* ACTION ITEM:
Here, the job is to give back every entry below unchanged, omitting pictures.

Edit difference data
----
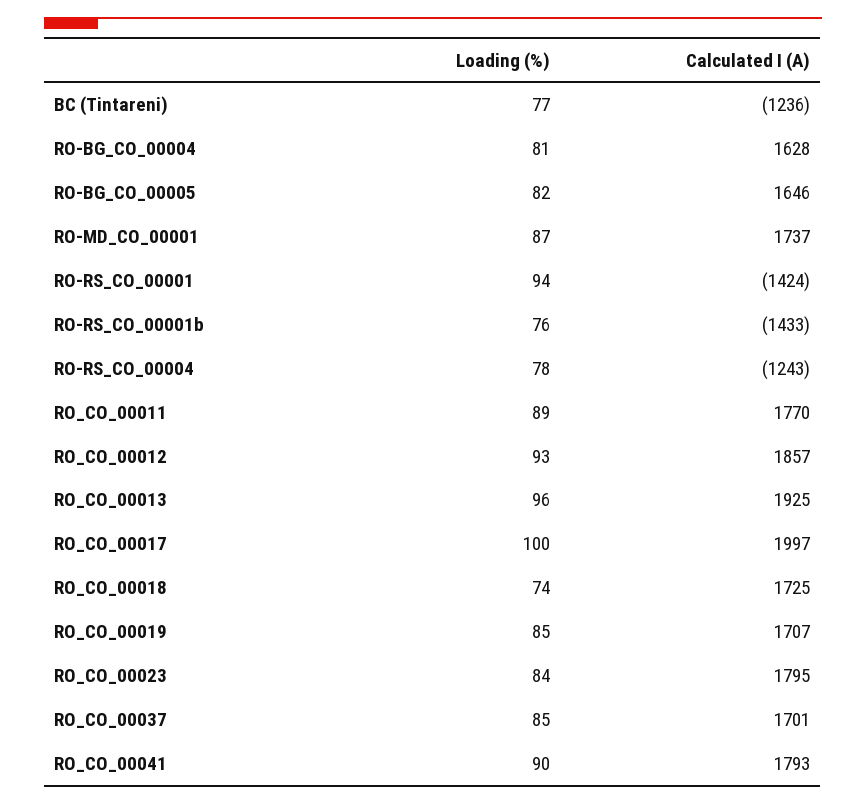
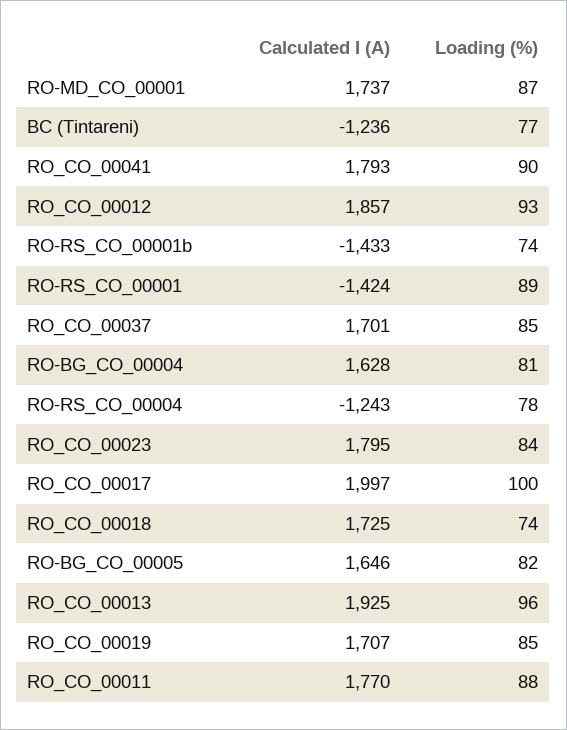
  {
    "Loading (%)": {
      "BC (Tintareni)": 77,
      "RO-BG_CO_00004": 81,
      "RO-BG_CO_00005": 82,
      "RO-MD_CO_00001": 87,
-     "RO-RS_CO_00001": 94,
+     "RO-RS_CO_00001": 89,
-     "RO-RS_CO_00001b": 76,
+     "RO-RS_CO_00001b": 74,
      "RO-RS_CO_00004": 78,
-     "RO_CO_00011": 89,
+     "RO_CO_00011": 88,
      "RO_CO_00012": 93,
      "RO_CO_00013": 96,
      "RO_CO_00017": 100,
      "RO_CO_00018": 74,
      "RO_CO_00019": 85,
      "RO_CO_00023": 84,
      "RO_CO_00037": 85,
      "RO_CO_00041": 90
    },
    "Calculated I (A)": {
      "BC (Tintareni)": -1236,
      "RO-BG_CO_00004": 1628,
      "RO-BG_CO_00005": 1646,
      "RO-MD_CO_00001": 1737,
      "RO-RS_CO_00001": -1424,
      "RO-RS_CO_00001b": -1433,
      "RO-RS_CO_00004": -1243,
      "RO_CO_00011": 1770,
      "RO_CO_00012": 1857,
      "RO_CO_00013": 1925,
      "RO_CO_00017": 1997,
      "RO_CO_00018": 1725,
      "RO_CO_00019": 1707,
      "RO_CO_00023": 1795,
      "RO_CO_00037": 1701,
      "RO_CO_00041": 1793
    }
  }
----
* EXPECTED ANSWER:
  {
    "Loading (%)": {
      "BC (Tintareni)": 77,
      "RO-BG_CO_00004": 81,
      "RO-BG_CO_00005": 82,
      "RO-MD_CO_00001": 87,
-     "RO-RS_CO_00001": 94,
+     "RO-RS_CO_00001": 89,
-     "RO-RS_CO_00001b": 76,
+     "RO-RS_CO_00001b": 74,
      "RO-RS_CO_00004": 78,
-     "RO_CO_00011": 89,
+     "RO_CO_00011": 88,
      "RO_CO_00012": 93,
      "RO_CO_00013": 96,
      "RO_CO_00017": 100,
      "RO_CO_00018": 74,
      "RO_CO_00019": 85,
      "RO_CO_00023": 84,
      "RO_CO_00037": 85,
      "RO_CO_00041": 90
    },
    "Calculated I (A)": {
      "BC (Tintareni)": -1236,
      "RO-BG_CO_00004": 1628,
      "RO-BG_CO_00005": 1646,
      "RO-MD_CO_00001": 1737,
      "RO-RS_CO_00001": -1424,
      "RO-RS_CO_00001b": -1433,
      "RO-RS_CO_00004": -1243,
      "RO_CO_00011": 1770,
      "RO_CO_00012": 1857,
      "RO_CO_00013": 1925,
      "RO_CO_00017": 1997,
      "RO_CO_00018": 1725,
      "RO_CO_00019": 1707,
      "RO_CO_00023": 1795,
      "RO_CO_00037": 1701,
      "RO_CO_00041": 1793
    }
  }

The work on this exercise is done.